WINE DINNER BLOG REPORT #2

 Some friends came over to my place, a few days back, for our second wine dinner. Each person contributed to this event, either bringing a bottle of wine or a dish. These are the pairings we came up with.



The first wine was Gruner Veltiaer Huglweine which was paired with a broiled salmon and baked squash. This wine has a sweet, floral, and citrus smell. It is strongly acidic with hints of lemon. This wine pairs well with salmon. The pairing mutes the taste of both the wine and the salmon, bringing flavors of sweet fruit. And the lemon flavors of the wine seem to work well with the salmon. However, this wine does not pair well with the side dish, it is extremely tangy with the squash.

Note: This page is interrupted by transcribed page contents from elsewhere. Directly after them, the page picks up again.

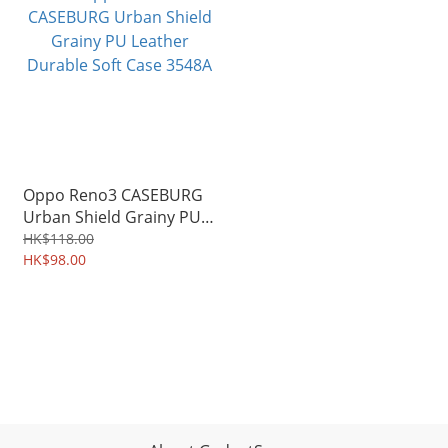
Oppo Reno3 CASEBURG
Urban Shield Grainy PU
Leather Durable Soft
HK$118.00
Case 3548A
HK$98.00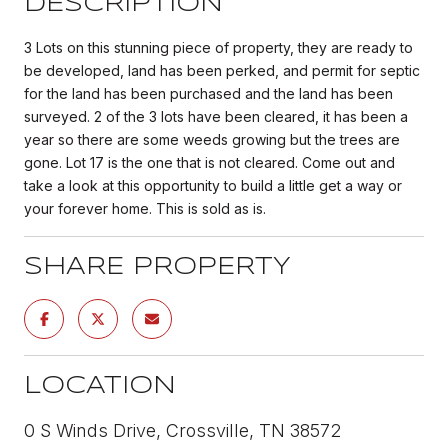
DESCRIPTION
3 Lots on this stunning piece of property, they are ready to
be developed, land has been perked, and permit for septic
for the land has been purchased and the land has been
surveyed. 2 of the 3 lots have been cleared, it has been a
year so there are some weeds growing but the trees are
gone. Lot 17 is the one that is not cleared. Come out and
take a look at this opportunity to build a little get a way or
your forever home. This is sold as is.
SHARE PROPERTY
LOCATION
0 S Winds Drive, Crossville, TN 38572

The next wine we tried was Barone Fini Pinot Grigio, which we paired with oven baked chicken tenders. The Pinot Grigio by itself smelled like wet dog food and saline, which was off putting. It had a very light taste, slightly salty, but with no real aftertaste. Pairs very well with the chicken. Mellows both wine and chicken out. Brings out fruity flavors from the wine. Quite salty but one of the best pairings so far. 



The last pairing was Casa Bella Lambusco paired with spaghetti and red sauce. The wine smells rich, with hints of vanilla, raspberry, and hazelnut. Tastes of delightful sweet apple, raspberry, and strawberry. The spaghetti makes the wine more tart and brings out  cranberry characteristics.


In conclusion, my favorite pairing was the Huglweine and the salmon and would highly recommend that pairing. Everyone seemed to have a good night and liked all the food/wine.